▸ **Try it**: Copy the entries below exactly; any picture among them should be left out.
%%
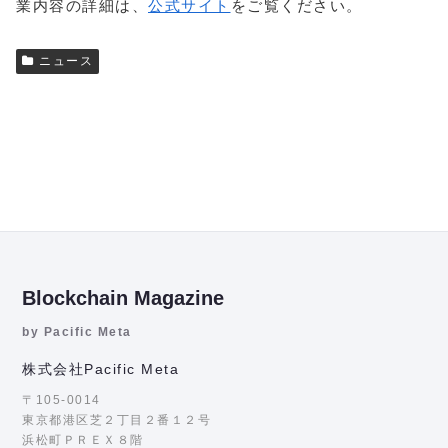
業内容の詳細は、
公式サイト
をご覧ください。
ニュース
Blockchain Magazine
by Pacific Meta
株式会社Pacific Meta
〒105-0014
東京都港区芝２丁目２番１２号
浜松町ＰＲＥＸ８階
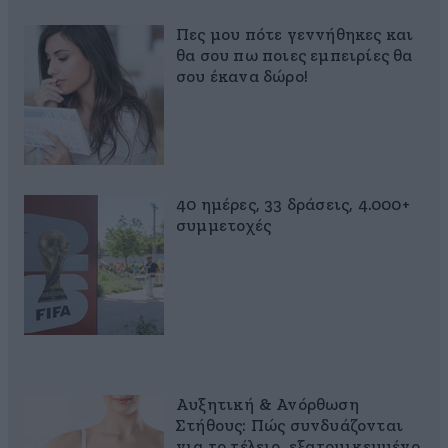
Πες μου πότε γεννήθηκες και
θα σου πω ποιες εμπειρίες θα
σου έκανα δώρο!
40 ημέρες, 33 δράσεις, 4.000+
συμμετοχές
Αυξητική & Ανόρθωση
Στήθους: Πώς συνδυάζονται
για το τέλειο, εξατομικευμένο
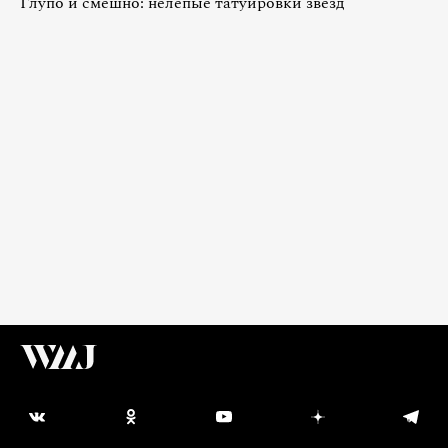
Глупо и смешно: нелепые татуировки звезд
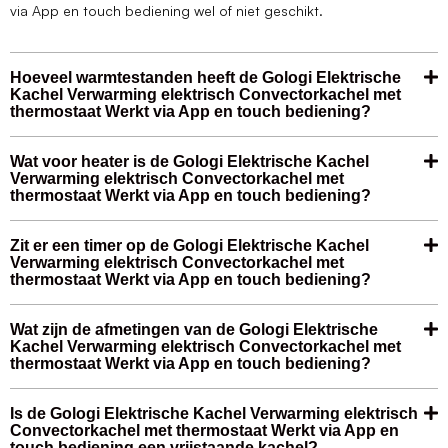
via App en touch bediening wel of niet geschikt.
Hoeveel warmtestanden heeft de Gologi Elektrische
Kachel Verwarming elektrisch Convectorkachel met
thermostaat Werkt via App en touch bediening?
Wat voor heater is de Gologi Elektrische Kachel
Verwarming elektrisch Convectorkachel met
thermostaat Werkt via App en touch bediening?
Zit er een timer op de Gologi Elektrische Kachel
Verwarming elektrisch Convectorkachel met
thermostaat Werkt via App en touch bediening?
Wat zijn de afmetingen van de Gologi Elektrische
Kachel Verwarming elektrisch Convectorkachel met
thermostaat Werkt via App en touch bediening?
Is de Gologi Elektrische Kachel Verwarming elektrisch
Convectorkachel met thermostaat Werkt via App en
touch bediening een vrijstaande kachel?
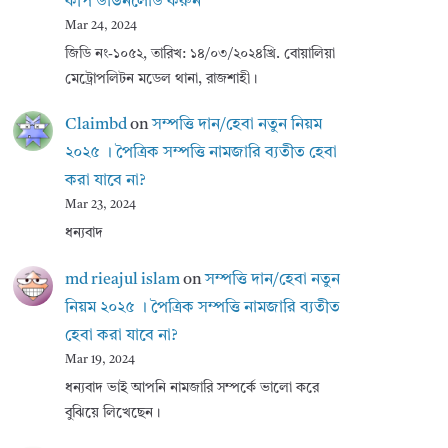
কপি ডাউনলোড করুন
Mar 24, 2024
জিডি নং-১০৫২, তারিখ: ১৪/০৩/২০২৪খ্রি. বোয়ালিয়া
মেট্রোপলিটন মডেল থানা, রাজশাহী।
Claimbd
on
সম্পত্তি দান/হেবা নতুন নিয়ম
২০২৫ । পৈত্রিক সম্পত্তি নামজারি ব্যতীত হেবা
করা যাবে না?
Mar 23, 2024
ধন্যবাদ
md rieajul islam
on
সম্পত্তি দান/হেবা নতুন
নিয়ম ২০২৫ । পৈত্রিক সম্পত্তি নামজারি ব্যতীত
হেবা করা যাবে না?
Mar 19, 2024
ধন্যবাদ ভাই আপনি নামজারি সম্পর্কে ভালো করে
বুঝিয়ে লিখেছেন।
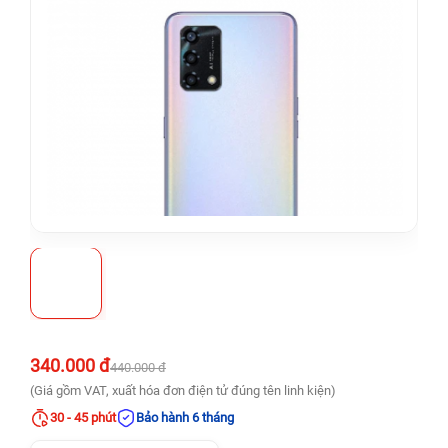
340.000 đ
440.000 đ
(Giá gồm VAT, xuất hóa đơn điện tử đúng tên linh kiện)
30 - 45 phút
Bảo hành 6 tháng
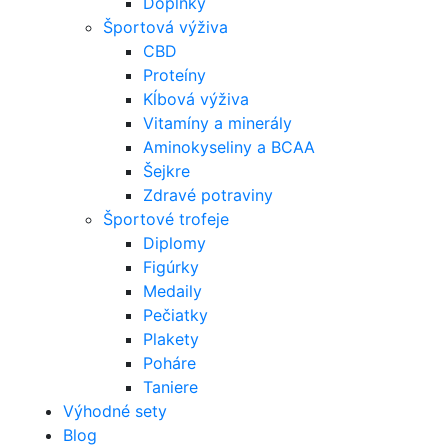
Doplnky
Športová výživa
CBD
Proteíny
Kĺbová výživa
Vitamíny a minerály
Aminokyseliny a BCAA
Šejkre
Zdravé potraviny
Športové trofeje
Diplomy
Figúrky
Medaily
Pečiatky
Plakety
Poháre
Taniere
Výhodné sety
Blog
%%
▸ **Answer to this exercise**:
業内容の詳細は、
公式サイト
をご覧ください。
ニュース
Blockchain Magazine
by Pacific Meta
株式会社Pacific Meta
〒105-0014
東京都港区芝２丁目２番１２号
浜松町ＰＲＥＸ８階
Πες μου πότε γεννήθηκες και
θα σου πω ποιες εμπειρίες θα
σου έκανα δώρο!
40 ημέρες, 33 δράσεις, 4.000+
συμμετοχές
Αυξητική & Ανόρθωση
Στήθους: Πώς συνδυάζονται
για το τέλειο, εξατομικευμένο
Глупо и смешно: нелепые татуировки звезд
via App en touch bediening wel of niet geschikt.
Hoeveel warmtestanden heeft de Gologi Elektrische
Kachel Verwarming elektrisch Convectorkachel met
thermostaat Werkt via App en touch bediening?
Wat voor heater is de Gologi Elektrische Kachel
Verwarming elektrisch Convectorkachel met
thermostaat Werkt via App en touch bediening?
Zit er een timer op de Gologi Elektrische Kachel
Verwarming elektrisch Convectorkachel met
thermostaat Werkt via App en touch bediening?
Wat zijn de afmetingen van de Gologi Elektrische
Kachel Verwarming elektrisch Convectorkachel met
thermostaat Werkt via App en touch bediening?
Is de Gologi Elektrische Kachel Verwarming elektrisch
Convectorkachel met thermostaat Werkt via App en
touch bediening een vrijstaande kachel?
কপি ডাউনলোড করুন
Mar 24, 2024
জিডি নং-১০৫২, তারিখ: ১৪/০৩/২০২৪খ্রি. বোয়ালিয়া
মেট্রোপলিটন মডেল থানা, রাজশাহী।
Claimbd
on
সম্পত্তি দান/হেবা নতুন নিয়ম
২০২৫ । পৈত্রিক সম্পত্তি নামজারি ব্যতীত হেবা
করা যাবে না?
Mar 23, 2024
ধন্যবাদ
md rieajul islam
on
সম্পত্তি দান/হেবা নতুন
নিয়ম ২০২৫ । পৈত্রিক সম্পত্তি নামজারি ব্যতীত
হেবা করা যাবে না?
Mar 19, 2024
ধন্যবাদ ভাই আপনি নামজারি সম্পর্কে ভালো করে
বুঝিয়ে লিখেছেন।
340.000 đ
440.000 đ
(Giá gồm VAT, xuất hóa đơn điện tử đúng tên linh kiện)
30 - 45 phút
Bảo hành 6 tháng
Doplnky
Športová výživa
CBD
Proteíny
Kĺbová výživa
Vitamíny a minerály
Aminokyseliny a BCAA
Šejkre
Zdravé potraviny
Športové trofeje
Diplomy
Figúrky
Medaily
Pečiatky
Plakety
Poháre
Taniere
Výhodné sety
Blog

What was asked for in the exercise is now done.